▶ _İstenen görev 1_:
Aşağıdaki alıntıya göre şu soruları cevaplayın:
(a) Siyasi mücadelenin yol haritasında hangi altı şey yer alıyor?
(b) Milliyetçilik nasıl tanımlanıyor?
(c) Bir siyasi parti olarak görev ne diye belirtiliyor?
▶ _İstenen görev 2_: Aşağıdaki alıntıda "Türk milletini istismar" ile başlayıp "uzlaşmanın da eseridir." ile biten kısmı kelimesi kelimesine aynen yazın.

------ Verilen alıntı ------

Bizim siyasi mücadelemizin yol haritasında sabır, akıl, şuur, iman, denge, ihtiyat yer almaktadır.

Türkiye’yi taviz, teslimiyet ve tükeniş döngüsüne mahkum etmek isteyenlerle hesabımız vardır.

Türk milletini istismar ve sömürü çarkında öğütmek için faal halde bulunan çevrelerle görülecek meselemiz vardır.

Bildiğiniz gibi milliyetçilik millet olma halinin şuurla kavranması ve savunulmasıdır.

Bir millete mensup olmak başkadır. Bu mensubiyetin devamını yüreklice savunmak başka bir anlam ifade eder.

Ancak millet yalnızca sosyo-kültürel bir toplumsal uzlaşma alanı değil, aynı zamanda politik bir uzlaşmanın da eseridir.

Özellikle demokratik milli devletlerde, toplumun ortak veya benzer taleplerle şekillenen ortalama bir politik uzlaşma arayışının temeli;

  • İnsanın nasıl yaşayacağı,
  • Ailesini nasıl geçindireceği,
  • Nasıl yönetileceği,
  • Hangi hakları talep edeceği,
  • Ve bunları kendisine kimin ve nasıl ulaştıracağı gibi çağdaş beklentilerdir.

Millet birliğini bozan yalnızca dilde, inançta, ülküde farklılaşma değil; nasıl yönetileceği ve hangi hakları isteyeceği konusunda karar verememekten kaynaklanan gelgitler ve tereddütlerdir.

Bir siyasi parti olarak bizim görevimiz bu tereddütleri kaynağında gidermek, muhtemel kafa karışıklıklarını zamanlama yanlışına düşmeden telafi etmektir.

Bu nedenle "biz" odaklı bir anlayışın temsilcisi olan milliyetçiliğin "ben" ile olan bağlantısını dikkate alarak "ben ve biz" arasında titiz bir denge oluşturmak durumundayız.

Milliyetçiliğin anlamı olan "biz", sayısız "ben"lerden oluştuğuna göre insanlarımızın akut sorunlarını seslendirerek milletimizin sorunlarını da dile getirmiş olacağız, böylelikle millet ve insan eksenli bir siyaset gelişimine hizmet edeceğiz.

Bu durumda, insanın maruz kaldığı her sorun siyasetimizin ilgi ve çözüm sahasına mutlaka girmek durumundadır.

Siyaset yapıyor olmanın gereği ve gerçeği de budur.

------ Verilen satırlar ------

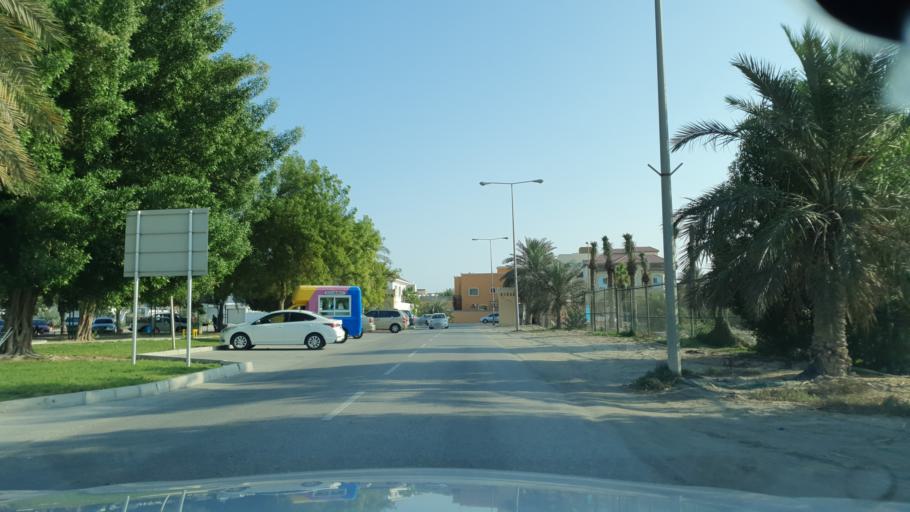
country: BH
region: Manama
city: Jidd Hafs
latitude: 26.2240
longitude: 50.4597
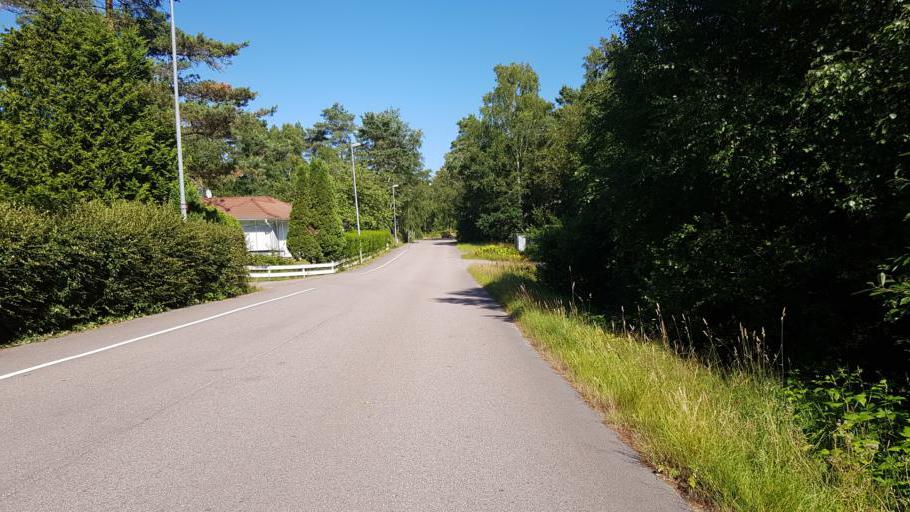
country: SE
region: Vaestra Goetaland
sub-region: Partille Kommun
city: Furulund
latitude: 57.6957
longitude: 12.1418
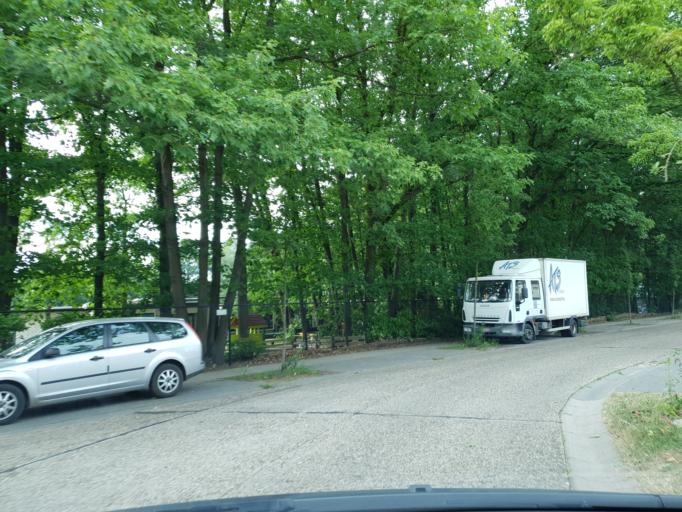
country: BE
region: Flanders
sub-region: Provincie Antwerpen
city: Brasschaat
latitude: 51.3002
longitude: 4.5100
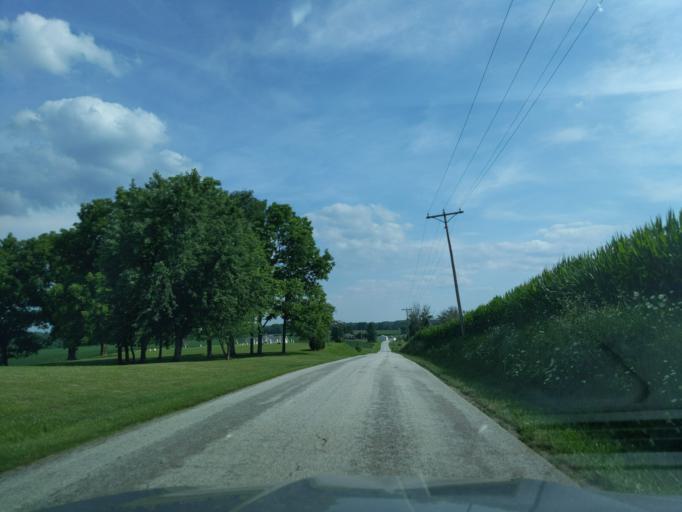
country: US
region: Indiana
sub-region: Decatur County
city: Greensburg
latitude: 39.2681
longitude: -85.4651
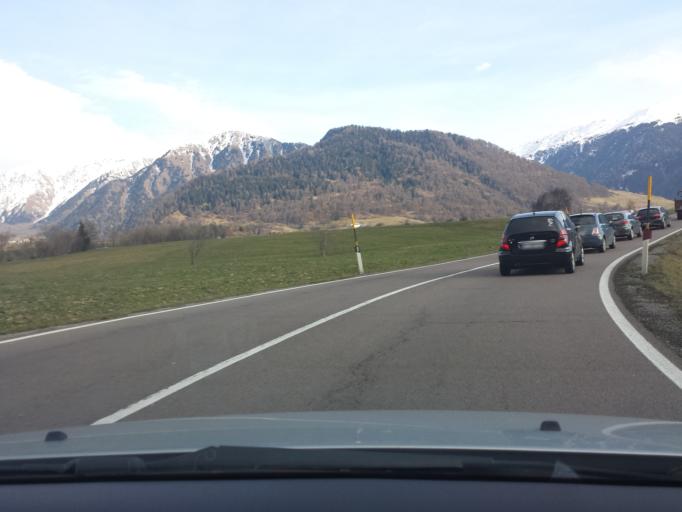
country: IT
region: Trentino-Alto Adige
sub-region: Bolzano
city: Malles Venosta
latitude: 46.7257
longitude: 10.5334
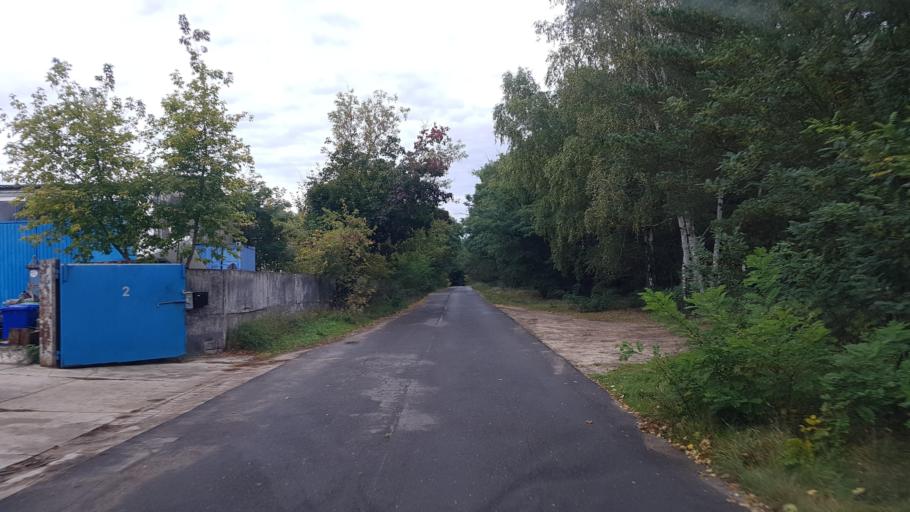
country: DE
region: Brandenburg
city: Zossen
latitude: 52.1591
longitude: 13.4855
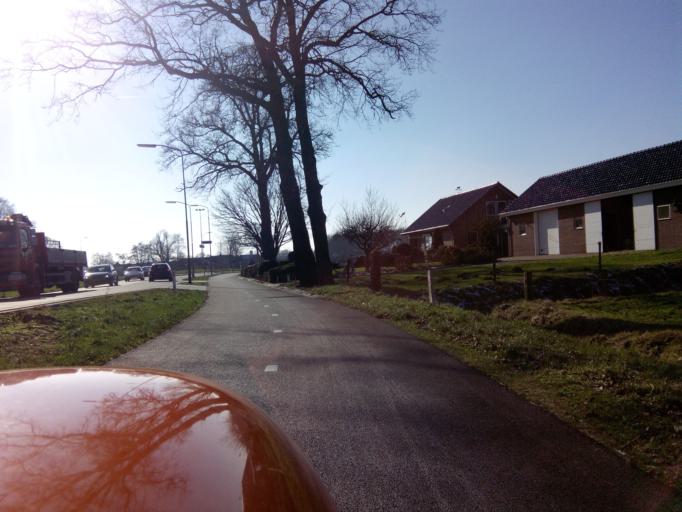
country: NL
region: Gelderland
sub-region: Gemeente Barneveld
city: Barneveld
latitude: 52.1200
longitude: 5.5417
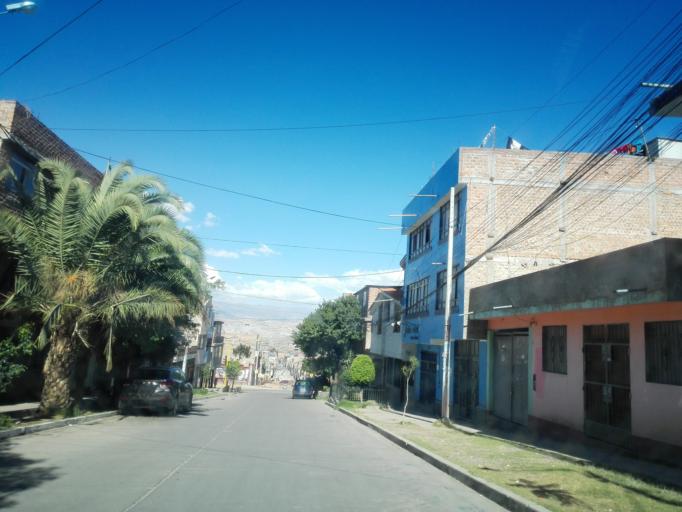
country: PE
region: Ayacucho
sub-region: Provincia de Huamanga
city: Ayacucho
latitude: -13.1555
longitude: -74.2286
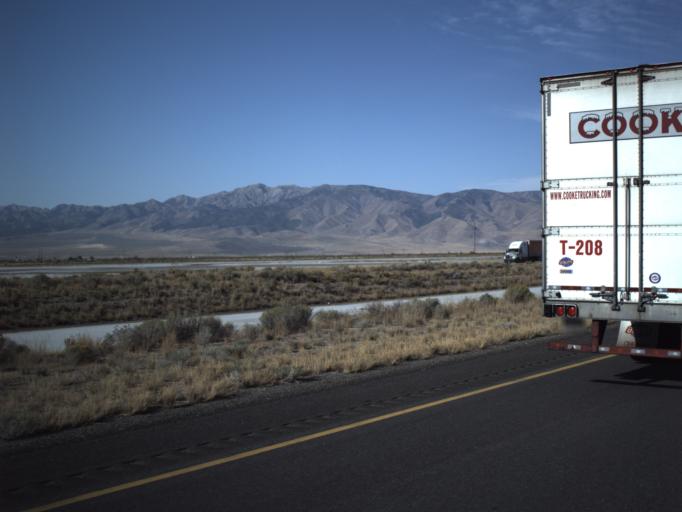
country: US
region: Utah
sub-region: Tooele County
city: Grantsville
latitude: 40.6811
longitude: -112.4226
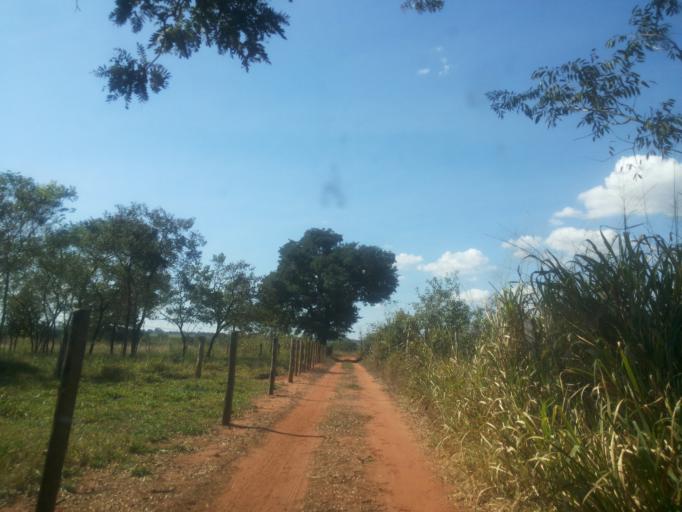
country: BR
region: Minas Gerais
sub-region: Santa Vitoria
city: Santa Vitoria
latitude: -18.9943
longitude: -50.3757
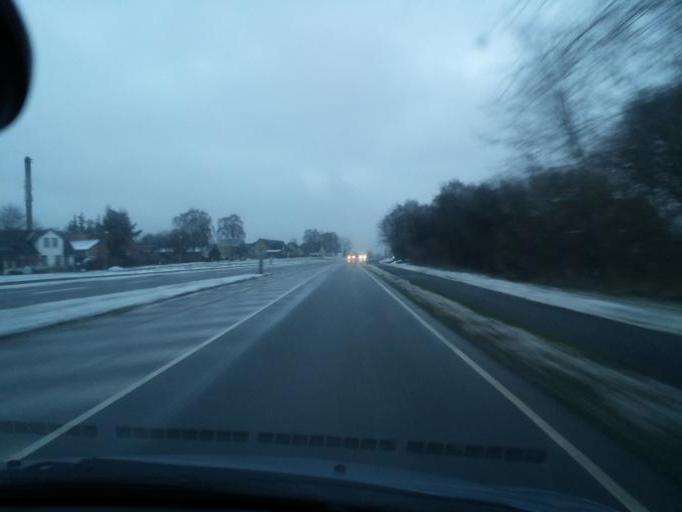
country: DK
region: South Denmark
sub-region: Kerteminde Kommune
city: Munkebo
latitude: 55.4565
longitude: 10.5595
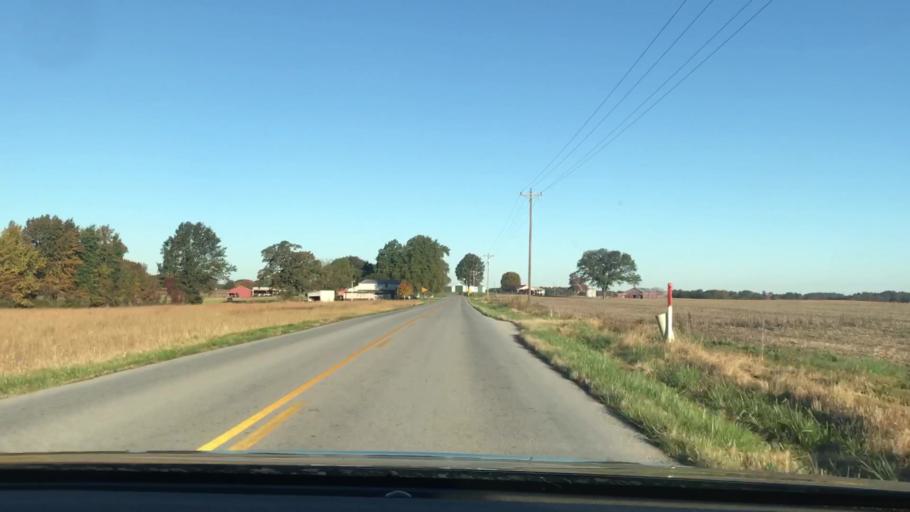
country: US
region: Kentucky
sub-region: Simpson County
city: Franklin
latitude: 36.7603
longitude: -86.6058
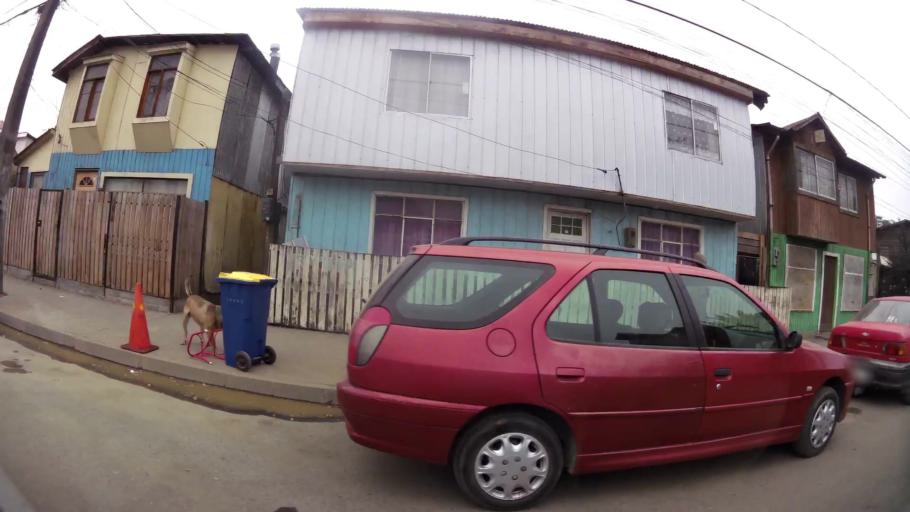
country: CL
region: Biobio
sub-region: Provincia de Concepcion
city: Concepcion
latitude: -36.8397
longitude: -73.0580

------

▶ _Alıştırma cevabı 1_:
(a) Sabır, akıl, şuur, iman, denge ve ihtiyat.
(b) Millet olma halinin şuurla kavranması ve savunulması.
(c) Tereddütleri kaynağında gidermek, muhtemel kafa karışıklıklarını zamanlama yanlışına düşmeden telafi etmek.

▶ _Alıştırma cevabı 2_:
Türk milletini istismar ve sömürü çarkında öğütmek için faal halde bulunan çevrelerle görülecek meselemiz vardır.

Bildiğiniz gibi milliyetçilik millet olma halinin şuurla kavranması ve savunulmasıdır.

Bir millete mensup olmak başkadır. Bu mensubiyetin devamını yüreklice savunmak başka bir anlam ifade eder.

Ancak millet yalnızca sosyo-kültürel bir toplumsal uzlaşma alanı değil, aynı zamanda politik bir uzlaşmanın da eseridir.